-- Given exercise 1 --
According to the passage on terrorist threats, how many people were killed in the February 1993 bombing of the World Trade Center?
-- Given exercise 2 --
From the passage on terrorist threats, rewrite the part that begins at the words "CIA Director George" and ends after "for U.S. officials.", substituting "proxies" for "surrogates".

-- Quoted passage --
*-*-*
CIA Director George Tenet in February noted the trend in an
annual statement on worldwide threats before the Senate Select
Intelligence Committee.
Bin Laden's "organization is continuing to place emphasis on
developing surrogates to carry out attacks in an effort to avoid
detection, blame, and retaliation," Tenet said. "As a result it is
often difficult to attribute terrorist incidents to his group."
Rogue Terrorists
Terrorists not closely connected to another group are also a
concern to for U.S. officials.
The classic example is the Middle Eastern-born Ramzi Yousef, who
was convicted for masterminding the February 1993 bombing of the
World Trade Center, which killed six people. Yousef also was found
to have plotted to blow up 11 U.S. airliners in an attack
coordinated with at least five other men.
*-*-*
-- Material provided --
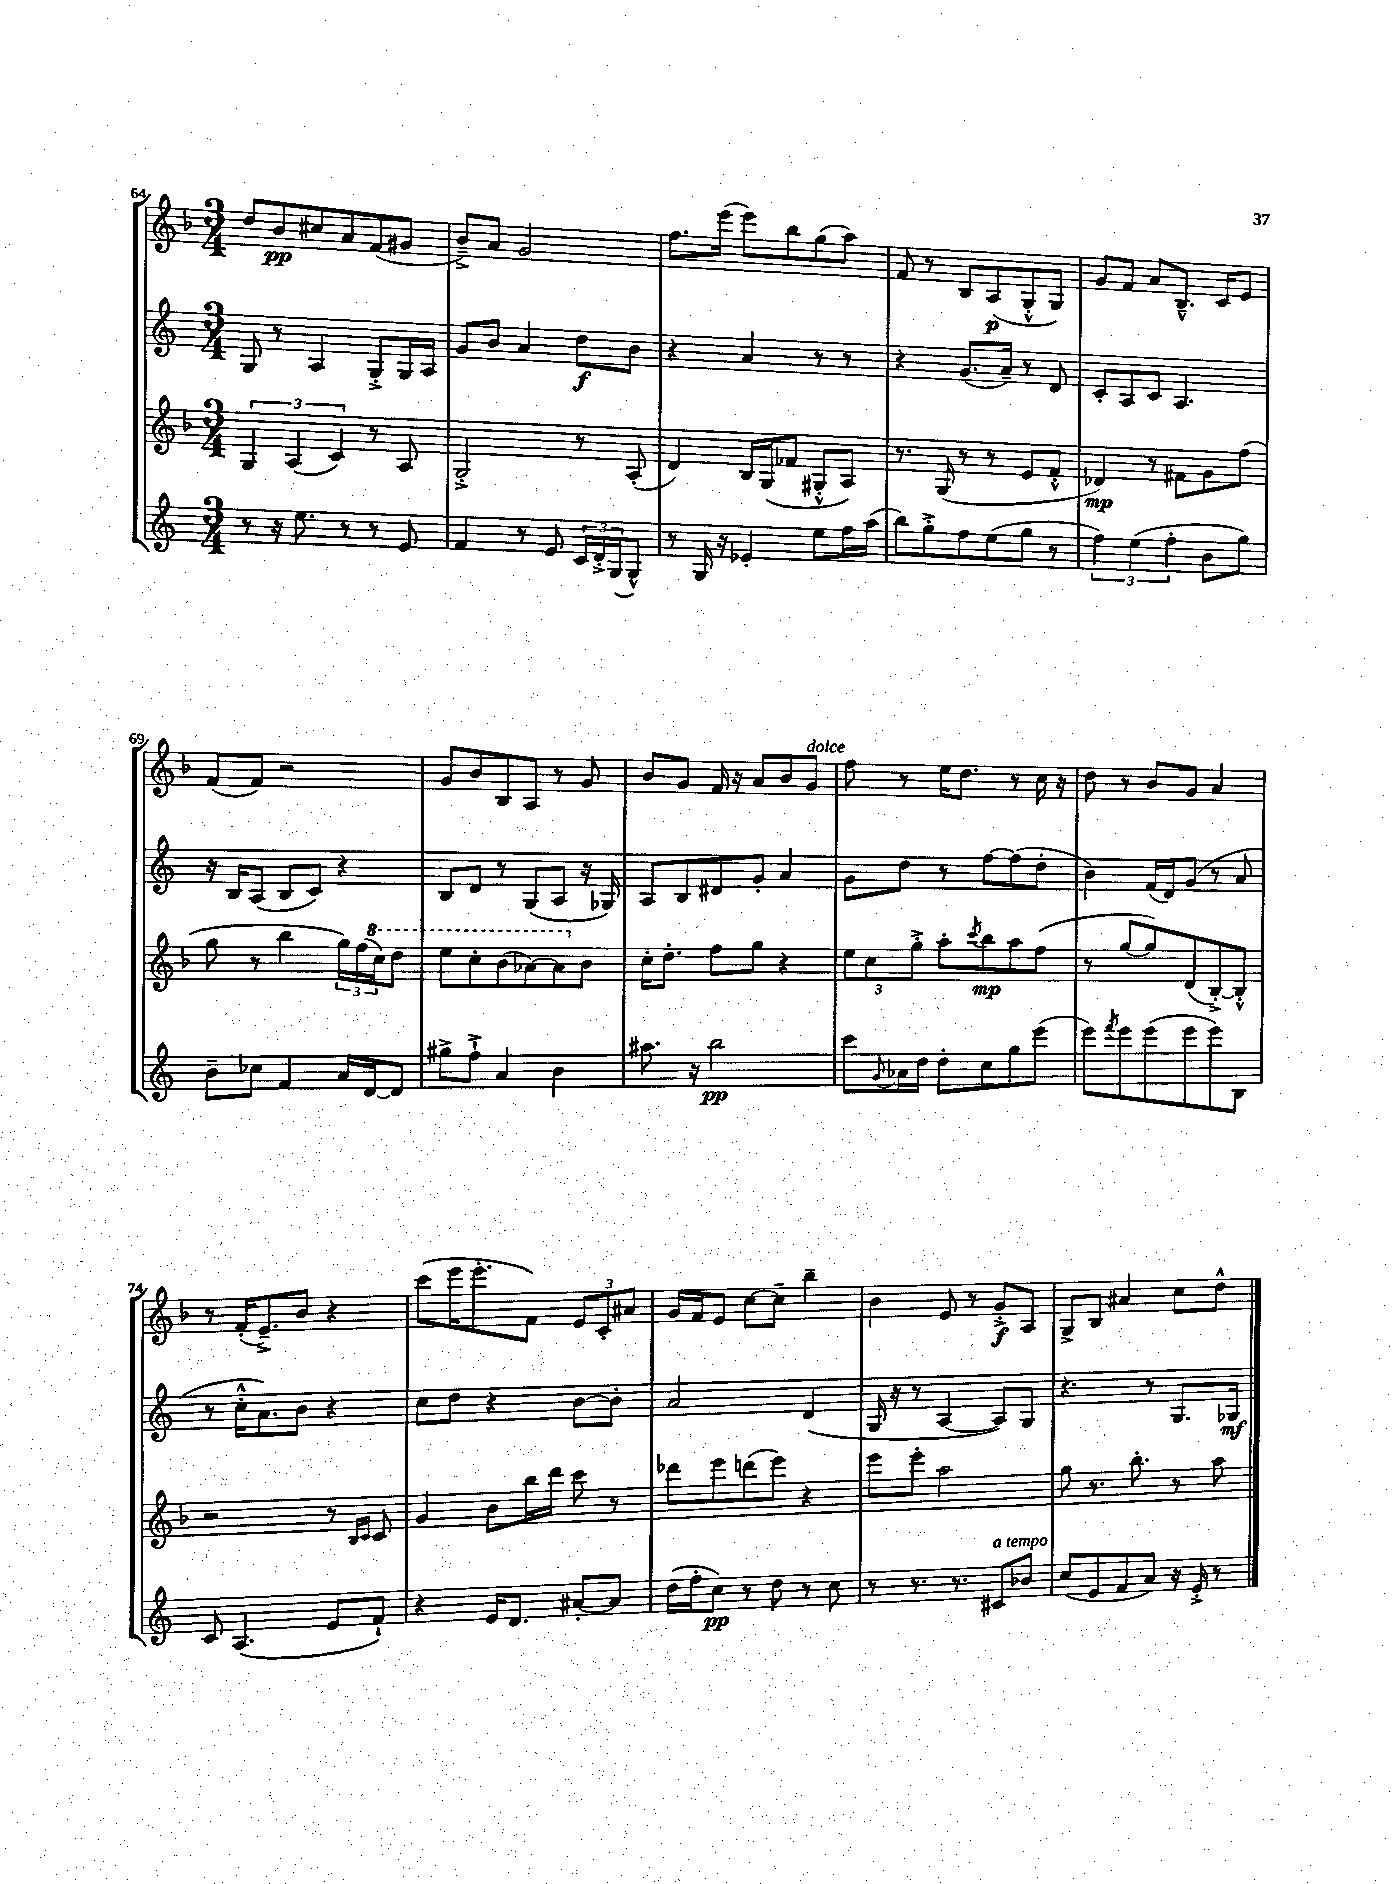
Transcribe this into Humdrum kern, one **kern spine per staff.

**kern	**kern	**kern	**kern
*staff4	*staff3	*staff2	*staff1
*clefG2	*clefG2	*clefG2	*clefG2
*k[]	*k[b-]	*k[]	*k[b-]
*M3/4	*M3/4	*M3/4	*M3/4
8r	6G	8G	8dd
16r	.	8r	8b-
.	(6A	.	.
8.ee	.	.	.
.	.	4A	8cc#
.	6c)	.	.
8r	.	.	8a
8r	8r	8G'^	(8f
8e	8A	16G	8g#
.	.	16A	.
=	=	=	=
4f	2G'^	8g	8b-~^)
.	.	8b	8a
8r	.	4a	2g
8e	.	.	.
24c	8r	8dd	.
24d'^	.	.	.
(24G	.	.	.
8G^^)	(8A'	8b	.
=	=	=	=
8r	4d)	4r	8.ff
16G	.	.	.
16r	.	.	(16eee
4e-'	16B-	4a	8eee)
.	(16G	.	.
.	8f-	.	8bb-
8ee	8G#'^^	8r	(8gg
16ff	8A)	8r	8aa)
(16aa	.	.	.
=	=	=	=
8bb)	8.r	4r	8f
8gg'^	.	.	8r
.	(16G	.	.
8ff	8r	(8.g	8B-
(8ee	8r	.	(8A
.	.	16a~)	.
8gg	8e	8r	8G'^^
8r	8f'^^	8d	8G)
=	=	=	=
6ff)	4d-)	8c'	8g
.	.	8A	8f
(6ee	.	.	.
.	8r	8c	8a
6ff'	.	.	.
.	8f#	4.A	8.B-~^^
8b	8g	.	.
.	.	.	16c
8gg)	(8ff	.	8e
=	=	=	=
8b~	8gg	16r	(8f
.	.	16B	.
8cc-	8r	(8A	8f)
4f	4bb-	8B	2r
.	.	8c)	.
16a	24gg)	4r	.
.	(24ff	.	.
[16d	.	.	.
.	24ccc)	.	.
8d]	8ddd	.	.
=	=	=	=
8gg#^	8eee	8B	8g
8ff`^	8ccc'	8d	8b-
4a	(8bb-	8r	8B-
.	[8aa-)	(8G	8A
4b	8aa-]	8A	8r
.	8b-	16r	8g
.	.	16G-)	.
=	=	=	=
8.aa#	16cc'	8A	8b-
.	8.dd'	.	.
.	.	8B	8g
16r	.	.	.
2bb	8ff	8d#	16f
.	.	.	16r
.	8gg	8g'	8a
.	4r	4a	8b-
.	.	.	8g
=	=	=	=
8ccc	12ee	8g	8ff
.	12cc	.	.
8qqg	.	.	.
16a-	.	8dd	8r
.	12gg'^	.	.
16dd	.	.	.
8dd'	8aa'	8r	16ee
.	.	.	8.dd
.	8qccc	.	.
8cc	8bb-	[8ff	.
8gg	8aa	(8ff]	8r
(8eee	(8ff	8dd'	16cc
.	.	.	16r
=	=	=	=
8eee)	8r	4b)	8dd
8qfff	.	.	.
8eee	[8gg	.	8r
(8eee	8gg])	(16f	8b-
.	.	16d)	.
8eee	(8d	(8g	8g
8eee)	[8B-'^)	8r	4a
8B	8B-'^^]	8a	.
=	=	=	=
8c	2r	8r	8r
(4.A	.	16cc'^^	(16f'
.	.	8.a)	8.e~^)
.	.	8b	8b-
8e	8r	4r	4r
.	16qqB-	.	.
.	16qqc	.	.
8f`)	8c	.	.
=	=	=	=
4r	4g	8cc	(8ccc
.	.	8dd	16eee
.	.	.	8.eee'
16e	8b-	4r	.
8.d	.	.	.
.	16bb-	.	8f)
.	16ddd	.	.
[8a#'	8ccc	[8b	12e
.	.	.	12c'
8a#]	8r	8b']	.
.	.	.	12a#
=	=	=	=
(16dd	8ddd-	2a	16g
16ff'	.	.	16f
8cc)	8eee	.	8e
8r	(8ddd	.	[8cc
8dd	8eee)	.	8cc~]
8r	4r	(4d	4bb-~
8cc	.	.	.
=	=	=	=
8r	8eee	16G	4b-
.	.	16r	.
8.r	8eee'	8r	.
.	2aa	[4A	8e
8.r	.	.	.
.	.	.	8r
8c#	.	8A])	8g'^
8b-	.	8G	8A
=	=	=	=
(8cc	8gg	4.r	8G^
8e	8.r	.	8B-
8f	.	.	4a#
.	8.bb-'	.	.
8a)	.	8r	.
16r	8r	8.G	8cc
16e'^	.	.	.
8r	8aa	.	8dd^^
.	.	16G-	.
==	==	==	==
*-	*-	*-	*-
*-*-*
-- Exercise answer 1 --
Six people.

-- Exercise answer 2 --
CIA Director George Tenet in February noted the trend in an
annual statement on worldwide threats before the Senate Select
Intelligence Committee.
Bin Laden's "organization is continuing to place emphasis on
developing proxies to carry out attacks in an effort to avoid
detection, blame, and retaliation," Tenet said. "As a result it is
often difficult to attribute terrorist incidents to his group."
Rogue Terrorists
Terrorists not closely connected to another group are also a
concern to for U.S. officials.